TORONTO, Ontario, December 8, 2020 – POET Technologies Inc. (“POET” or the “Company”) (TSX Venture: PTK; OTCQX: POETF) the designer and developer of the POET Optical Interposer™ and Photonic Integrated Circuits (PICs) for the data center and tele-communication markets, announced today that it has completed and tested its designs for a line of high-performance remote laser light source products for 400G FR4, 800G and Co-Packaged Optics (CPO) applications in Cloud Data Centers, named LightBar™.

For makers of conventional and Silicon Photonics-based optical transceivers, the LightBar product line offers a fully aligned, tested, and multiplexed laser light source attached to an output fiber, eliminating the difficult and costly step of four laser alignments in optical transceivers. For makers of next generation network switches that require the combination of switch components and optical components in a single package, commonly referred to as “Co-Packaged Optics” (CPO), using LightBar products will reduce heat generation within the package, which is a common cause of component failure.  When used as a remote laser source, POET’s LightBar is expected to improve overall system reliability for both transceiver and CPO applications by offering the ability to replace failed laser assemblies in the field, without disturbing other components and sub-assemblies.  Laser failures have proven to be the cause of a large majority of sub-assembly failures in both optical transceivers and co-packaged optics applications.

LightBar products are configured as a Transmit Optical Sub-Assembly (TOSA) incorporating four Continuous Wave (CW) lasers into the waveguide matrix of POET’s proprietary Optical Interposer, meeting the CWDM4 and FR4 technical specifications.  The 400G version is upgradeable to 800G with the incorporation of additional components. The LightBar is completely customizable and can support a wide range of output power from 15mW to 60mW depending on the application. In all cases, LightBar incorporates POET’s proprietary designs and assembly features that deliver an industry-leading laser coupling efficiency of >80% (power loss = <1.0dB), while maintaining wafer-scale integration capability.  These results are significantly better than the best results observed with competing integrated approaches. Better coupling efficiency allows the use of lower power, more reliable lasers to achieve the same output.
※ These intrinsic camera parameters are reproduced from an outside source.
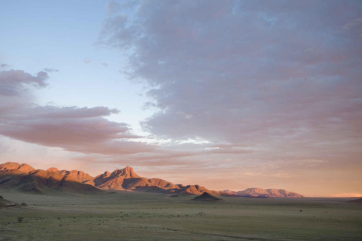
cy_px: 112
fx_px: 352
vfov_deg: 37.8
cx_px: 157
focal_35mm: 35
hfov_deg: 54.3
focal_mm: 30
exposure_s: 1/20
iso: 200
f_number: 8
POET will begin sampling the LightBar product line to customers beginning in Q1 2021.  Following qualification with customers, the Company expects to begin volume production in Q4 of 2021.

According to LightCounting, the market for 400G optical transceivers in all formats will grow to over $3 billion by 2025 from an estimated $0.5 billion in 2021. The market for optical connectivity, also known as chiplets in co-packaged optics, is forecast to be more than $4 billion in 2028.